== EXERCISE SET ==
1. Answer these questions using the Experiment 4 extract on children's drawings. Mark your answers (a), (b) and (c).
(a) What do the error bars in the results represent?
(b) In the Worse Condition, which drawing did the experimenter reveal?
(c) Between which two activities did the Observer ask children to choose?
2. Carry on the Experiment 4 extract on children's drawings from the point where it stops.

== EXTRACT ==
○ ○ ○ ○ ○
Stimuli and results for Experiment 4. (A) (Top) Good drawing used in Better Condition; (Bottom) bad drawing used in Worse Condition; good and bad drawings were also used in warm-up task in both conditions. (B) Results after excluding participants who made drawings that were rated to be worse than the bad drawing (Worse Condition) and better than the good drawing (Better Condition). Error bars represent 95% CIs; * $p<0.05$. ** p = 0.01.

Critically, the main experimenter then picked up the “same” drawing that the Observer was looking at, and said, “Oh, this is the drawing that Anne was looking at.” In the Better Condition, the experimenter revealed the good drawing from the warm-up task. In the Worse Condition, the experimenter revealed the bad drawing. In reality, the experimenter had surreptitiously placed either the good or the bad drawing on top of the pile of drawings before revealing it to participants. Thus, in both conditions, children were led to believe that the Observer thought she was looking at the child’s own drawing, but later learned that the Observer had actually looked at someone else’s drawing that was either better or worse than their own. Then the Observer reentered the room and brought out a piece of paper and marker, as well as a container with blocks. She asked children the critical question, “Now we can do some drawing or play with blocks. Which one do you want to do?”^¶ After participants engaged in their chosen activity for about 1 min with the Observer, the Observer left the room.
○ ○ ○ ○ ○
== DATA EXTRACTS ==

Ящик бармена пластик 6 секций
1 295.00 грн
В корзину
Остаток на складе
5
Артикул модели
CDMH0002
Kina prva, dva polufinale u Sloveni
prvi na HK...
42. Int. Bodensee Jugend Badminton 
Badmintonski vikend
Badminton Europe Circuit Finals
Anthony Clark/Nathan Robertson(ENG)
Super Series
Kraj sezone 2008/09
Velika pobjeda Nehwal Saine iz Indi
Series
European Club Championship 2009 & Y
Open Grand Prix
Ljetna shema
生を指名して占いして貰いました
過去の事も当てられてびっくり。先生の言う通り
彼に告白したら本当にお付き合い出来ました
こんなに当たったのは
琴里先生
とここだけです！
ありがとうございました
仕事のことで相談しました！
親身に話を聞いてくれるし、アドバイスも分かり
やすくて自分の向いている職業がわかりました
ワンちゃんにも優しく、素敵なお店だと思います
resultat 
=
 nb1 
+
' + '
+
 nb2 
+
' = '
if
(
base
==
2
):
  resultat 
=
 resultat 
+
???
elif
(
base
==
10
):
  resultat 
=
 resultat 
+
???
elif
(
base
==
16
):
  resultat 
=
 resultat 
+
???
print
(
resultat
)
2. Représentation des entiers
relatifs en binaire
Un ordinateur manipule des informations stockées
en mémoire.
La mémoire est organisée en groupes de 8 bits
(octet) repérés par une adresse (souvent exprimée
○ ○ ○ ○ ○
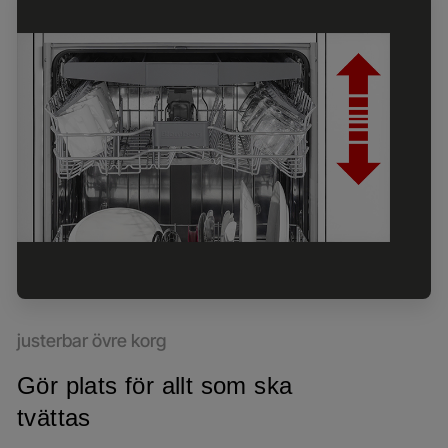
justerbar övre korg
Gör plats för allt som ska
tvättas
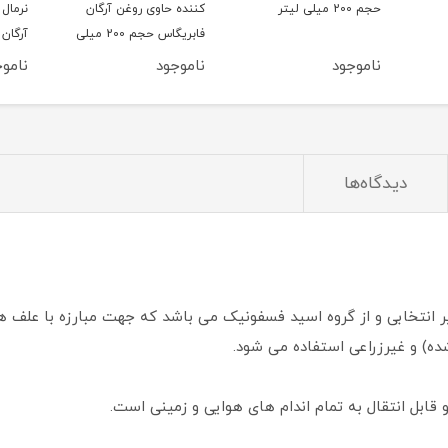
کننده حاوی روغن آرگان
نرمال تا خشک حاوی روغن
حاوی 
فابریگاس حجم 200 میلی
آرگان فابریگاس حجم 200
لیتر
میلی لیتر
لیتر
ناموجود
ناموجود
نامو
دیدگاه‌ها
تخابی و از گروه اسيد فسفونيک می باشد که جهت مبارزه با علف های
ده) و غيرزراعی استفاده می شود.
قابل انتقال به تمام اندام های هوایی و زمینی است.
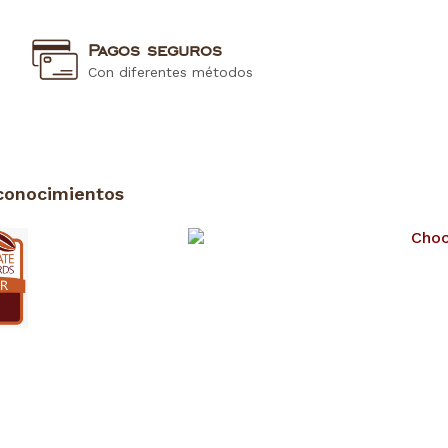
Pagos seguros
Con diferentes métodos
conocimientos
○ ○ ○ ○ ○
== ANSWERS PER TASK ==
1.
(a) They represent 95% confidence intervals.
(b) The experimenter revealed the bad drawing from the warm-up task.
(c) Children chose between drawing and playing with blocks.

2.
Finally, the main experimenter brought out the good drawing, the bad drawing, and the participant’s drawing, and asked a memory check question (preregistered exclusion criteria): “Which drawing was Anne looking at earlier?” The experimenter then replaced the child’s drawing with a previous participant’s drawing and asked, “Which is the best drawing?” and “Which is the worst drawing?” of the three drawings. By asking children to evaluate another child’s drawing in a yoked manner, we were able to independently verify whether children produced drawings that were actually evaluated to be better than the “bad” drawing (Worse Condition) or worse than the “good” drawing (Better Condition) by their peers.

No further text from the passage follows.